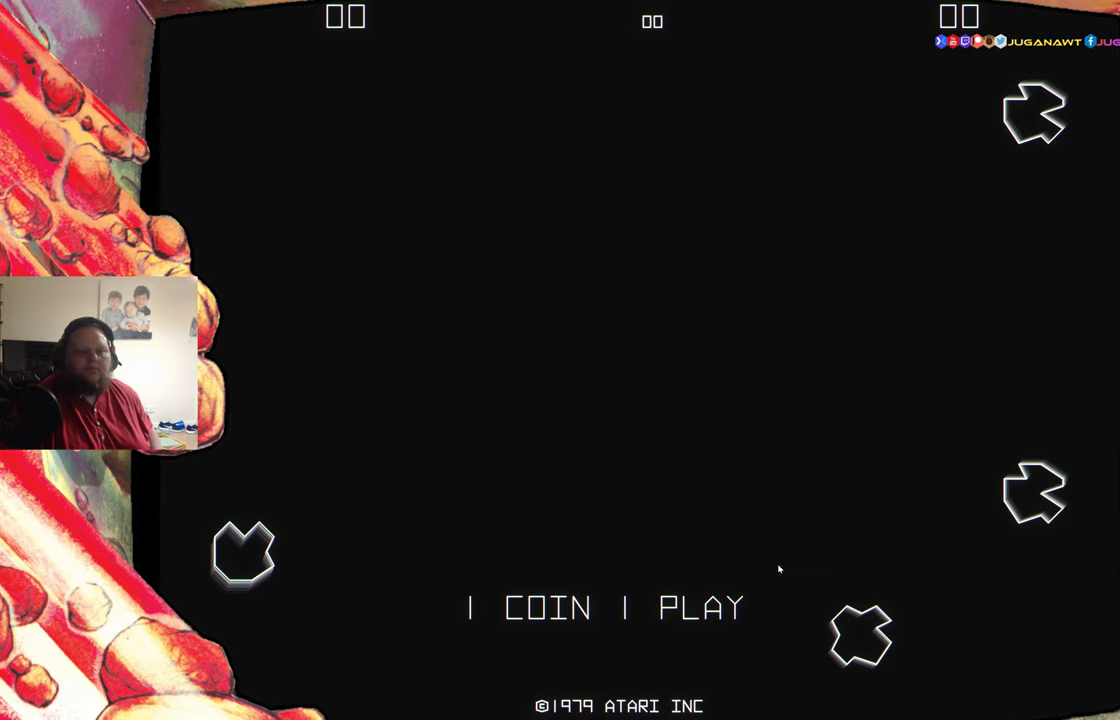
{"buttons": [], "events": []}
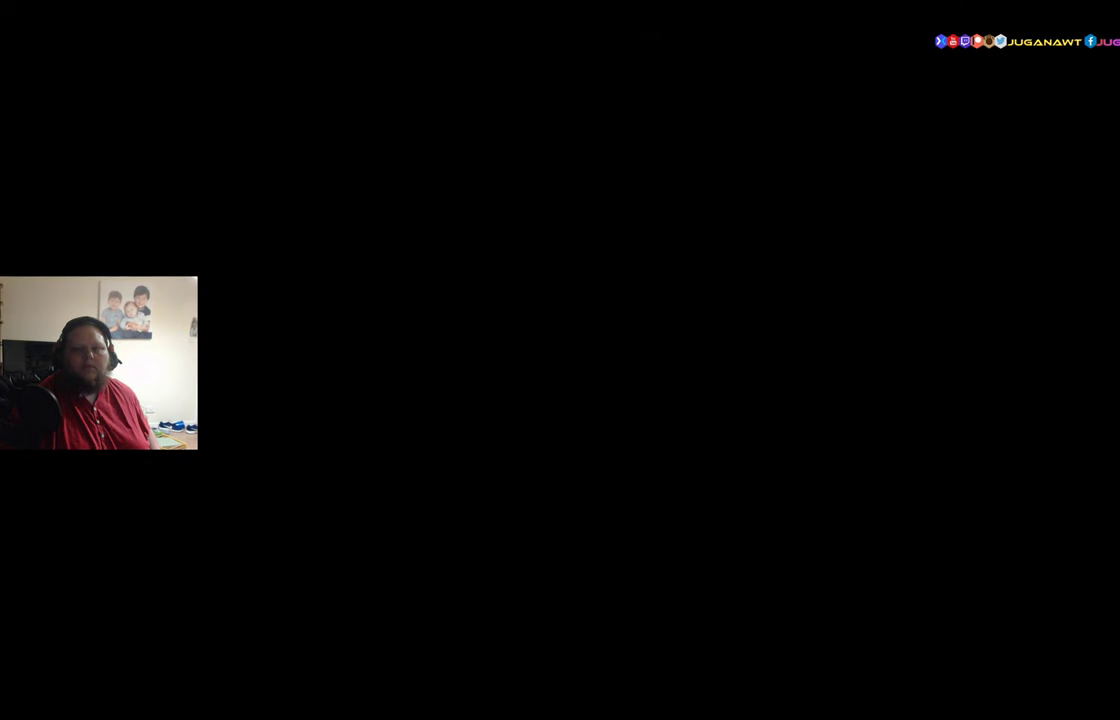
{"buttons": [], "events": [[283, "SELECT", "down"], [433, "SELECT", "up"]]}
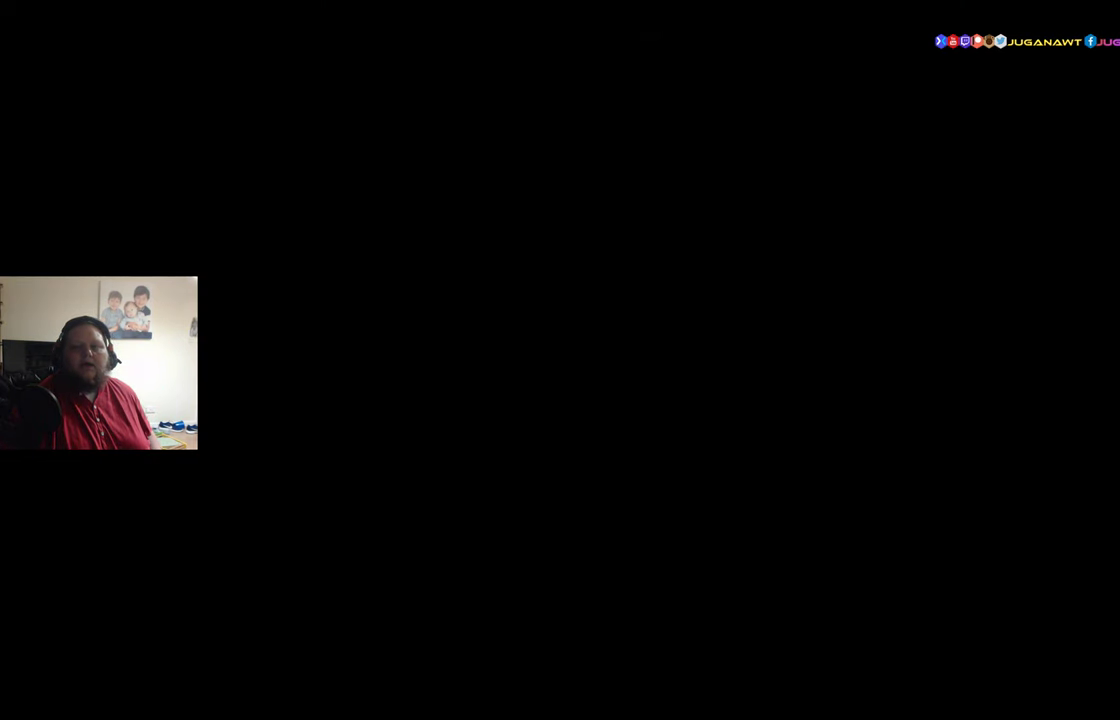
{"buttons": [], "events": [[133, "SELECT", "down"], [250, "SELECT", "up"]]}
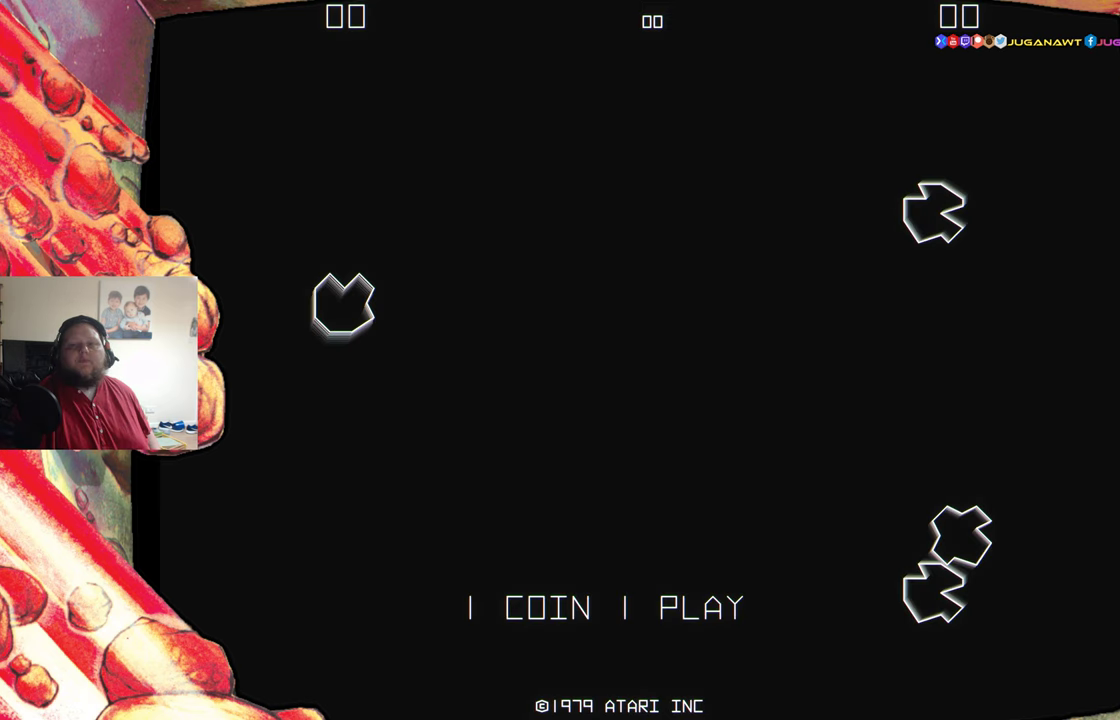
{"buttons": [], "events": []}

+ + +

● EXERCISE: Without the pictures, write out the listing exactly as it appears above.

● EXERCISE SOLUTION:
{"buttons": [], "events": []}
{"buttons": [], "events": [[283, "SELECT", "down"], [433, "SELECT", "up"]]}
{"buttons": [], "events": [[133, "SELECT", "down"], [250, "SELECT", "up"]]}
{"buttons": [], "events": []}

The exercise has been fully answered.